◆ Records for the task

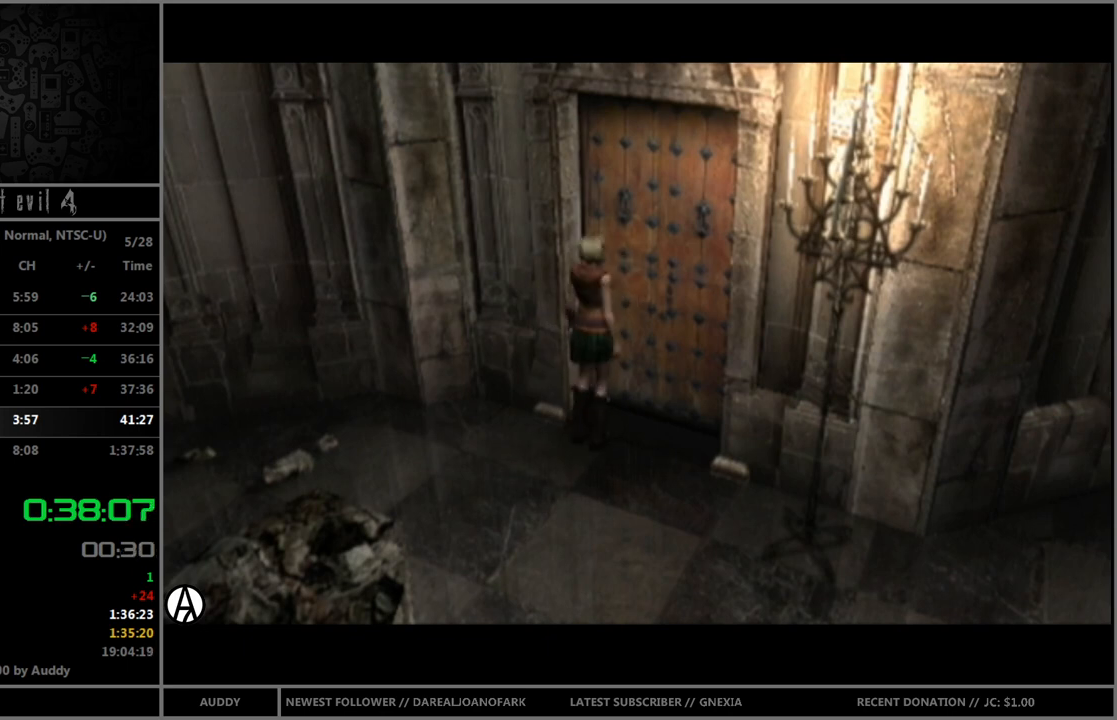
{"buttons": ["R1"], "left_stick": "center", "right_stick": "center", "events": []}
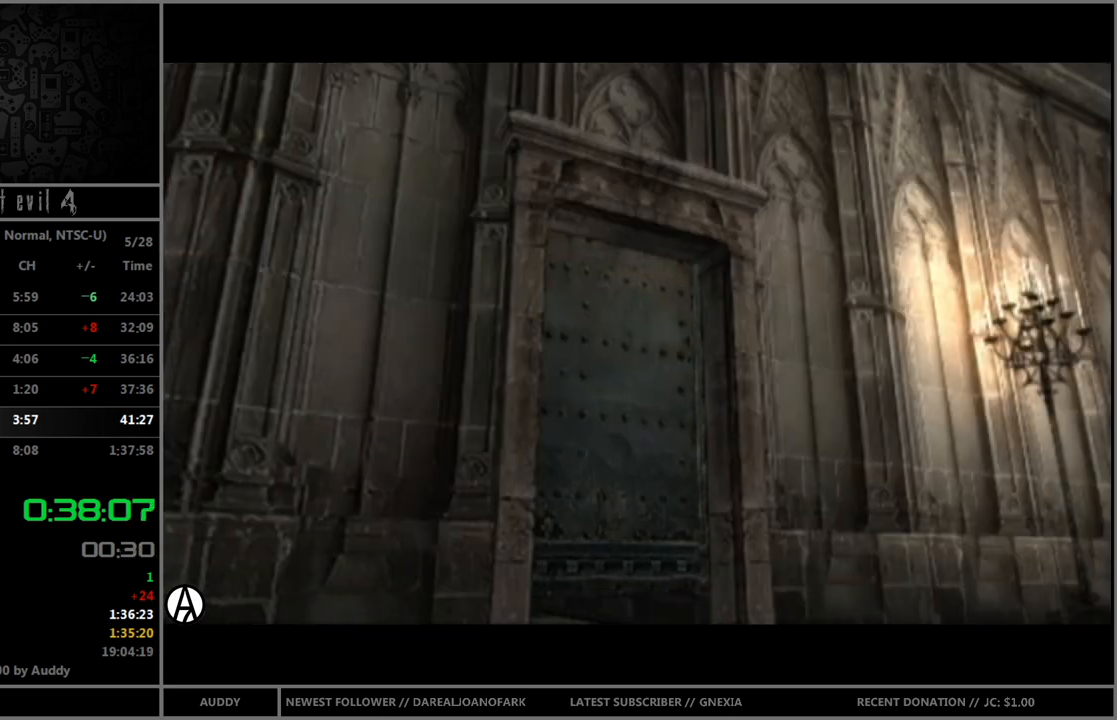
{"buttons": ["R1"], "left_stick": "center", "right_stick": "center", "events": []}
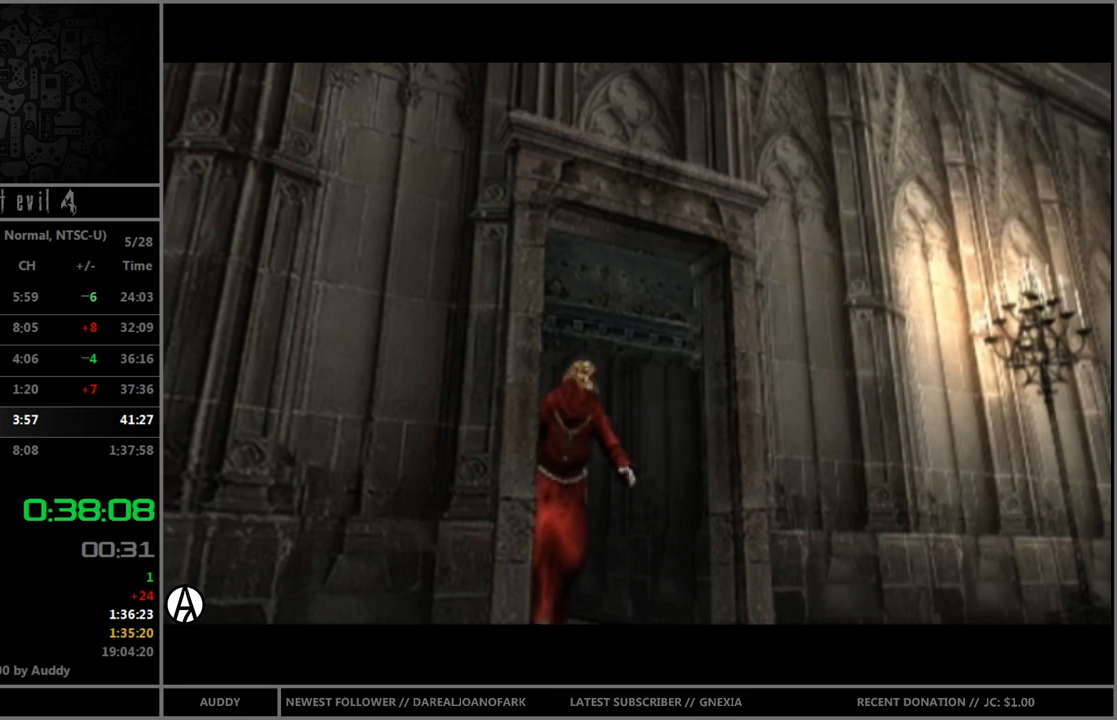
{"buttons": ["R1"], "left_stick": "center", "right_stick": "center", "events": []}
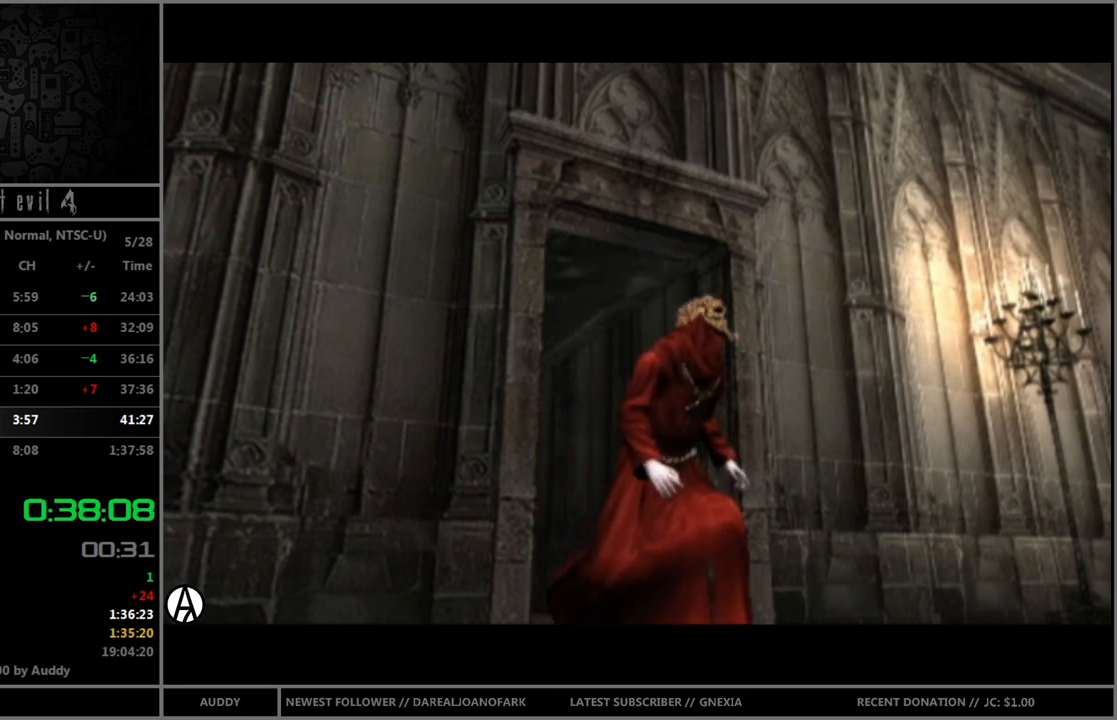
{"buttons": ["R1"], "left_stick": "center", "right_stick": "center", "events": []}
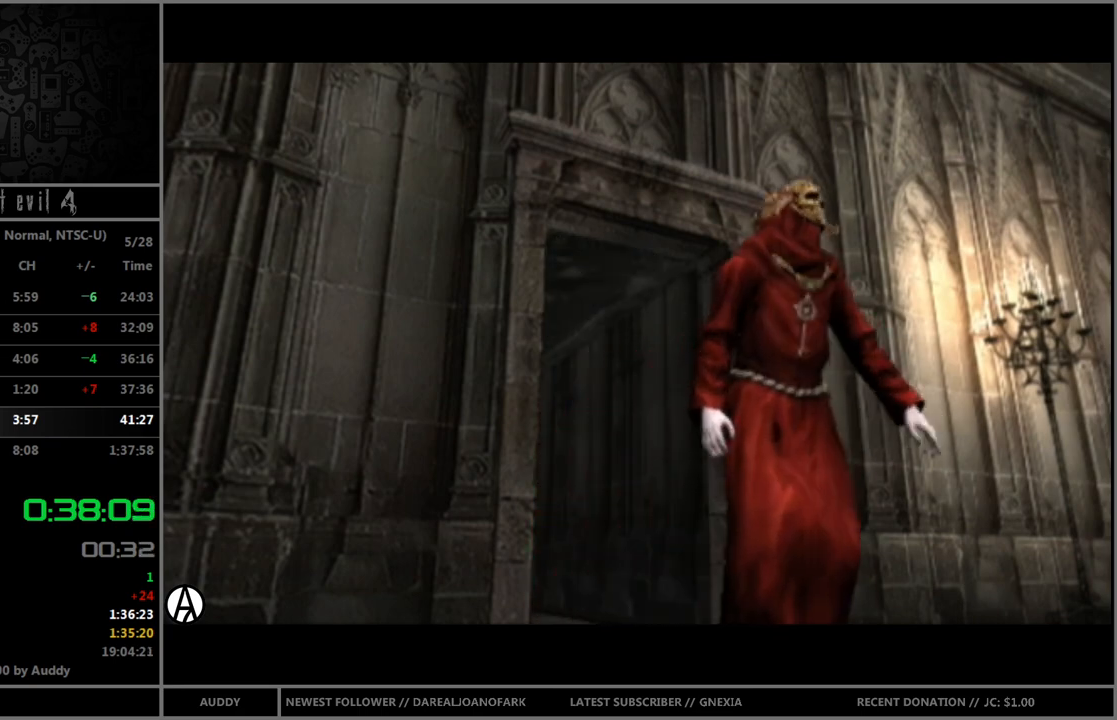
{"buttons": ["R1"], "left_stick": "center", "right_stick": "center", "events": []}
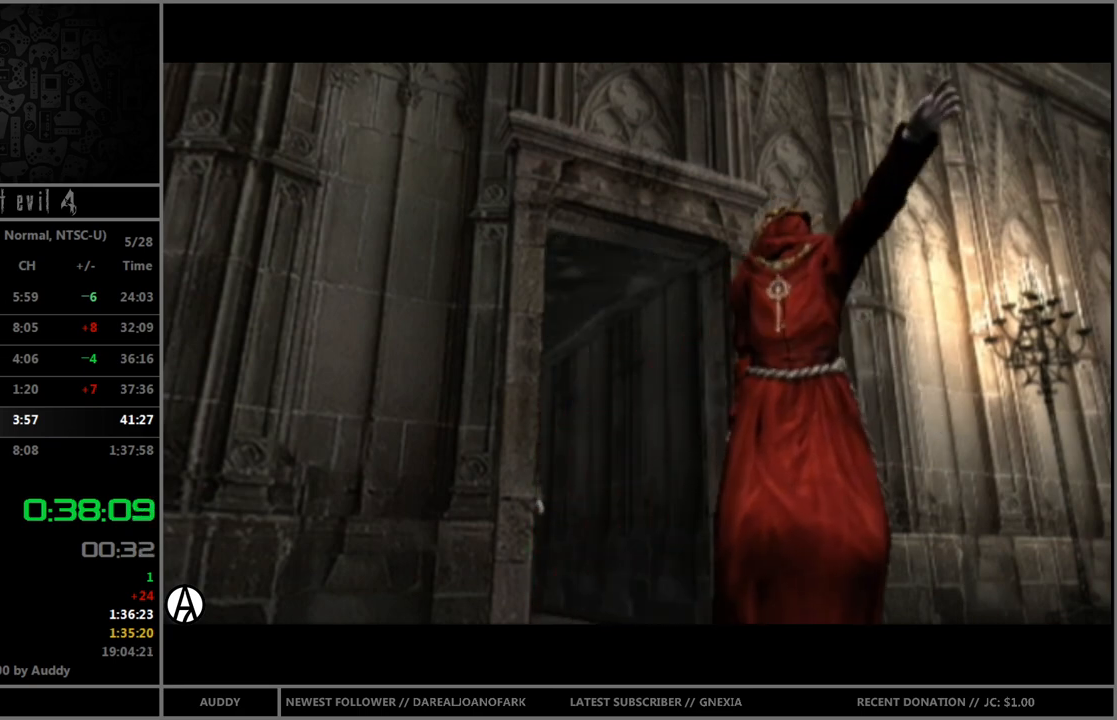
{"buttons": ["R1"], "left_stick": "center", "right_stick": "center", "events": []}
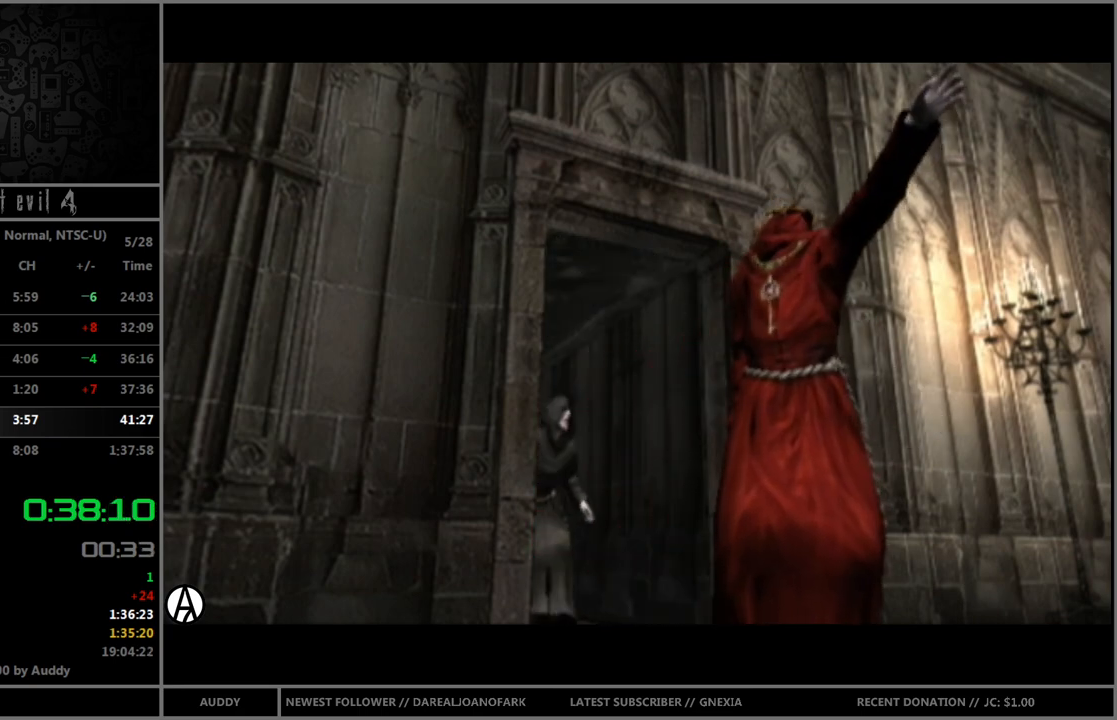
{"buttons": ["R1"], "left_stick": "center", "right_stick": "center", "events": []}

◆ Work to be completed
The copy you produce must hold all the records above exactly and none of their pictures.

◆ Reply
{"buttons": ["R1"], "left_stick": "center", "right_stick": "center", "events": []}
{"buttons": ["R1"], "left_stick": "center", "right_stick": "center", "events": []}
{"buttons": ["R1"], "left_stick": "center", "right_stick": "center", "events": []}
{"buttons": ["R1"], "left_stick": "center", "right_stick": "center", "events": []}
{"buttons": ["R1"], "left_stick": "center", "right_stick": "center", "events": []}
{"buttons": ["R1"], "left_stick": "center", "right_stick": "center", "events": []}
{"buttons": ["R1"], "left_stick": "center", "right_stick": "center", "events": []}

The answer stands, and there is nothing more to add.